─── Text provided ───
Schema. Two files per quarter.
- Origination: 32 fields including credit score at origination, first payment date, maturity date, MI percent, number of units, occupancy, CLTV, DTI, original UPB, original LTV, original interest rate, channel (retail, broker, correspondent), prepayment penalty flag, amortization type, property state, property type, postal code, loan sequence number, loan purpose, original loan term, number of borrowers, seller name, servicer name, super-conforming flag, program indicator, HARP indicator, property valuation method, interest-only indicator.
- Performance: monthly rows keyed by loan sequence number and reporting period. Fields include current actual UPB, current loan delinquency status, loan age, remaining months to legal maturity, repurchase flag, modification flag, zero balance code, zero balance effective date, current interest rate, current deferred UPB, due date of last paid installment.
─── Excerpted data ───
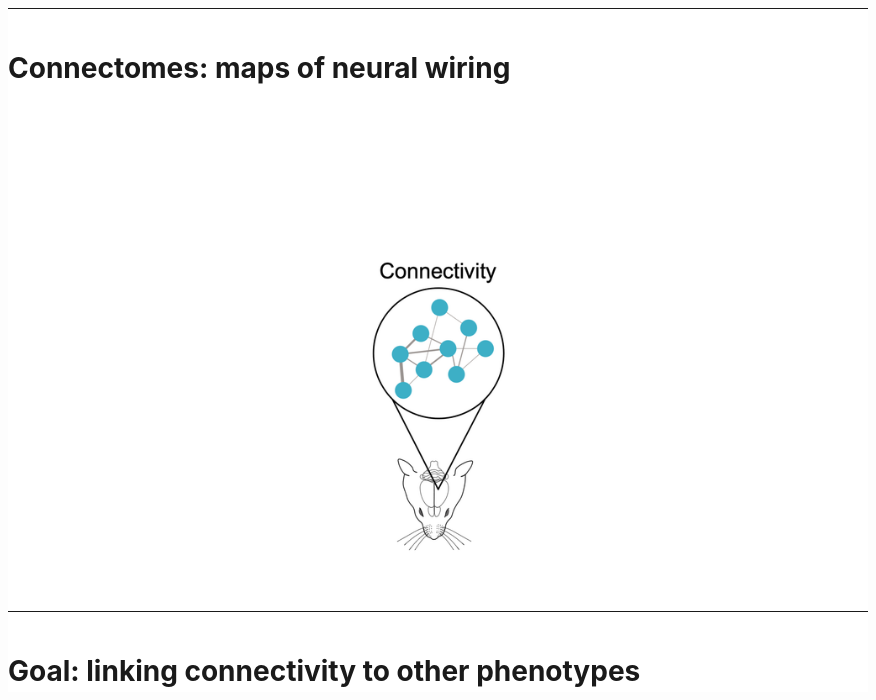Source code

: 
</div>
</div>

---

# Connectomes: maps of neural wiring

![center h:500](https://raw.githubusercontent.com/bdpedigo/talks/main/docs/images/connect-diagram-1.png)



---

# Goal: linking connectivity to other phenotypes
───
Requirement
Copy the loan data schema word for word, starting at "- Origination: 32" and ending at "method, interest-only indicator.". None of these items matter here.

Written response
- Origination: 32 fields including credit score at origination, first payment date, maturity date, MI percent, number of units, occupancy, CLTV, DTI, original UPB, original LTV, original interest rate, channel (retail, broker, correspondent), prepayment penalty flag, amortization type, property state, property type, postal code, loan sequence number, loan purpose, original loan term, number of borrowers, seller name, servicer name, super-conforming flag, program indicator, HARP indicator, property valuation method, interest-only indicator.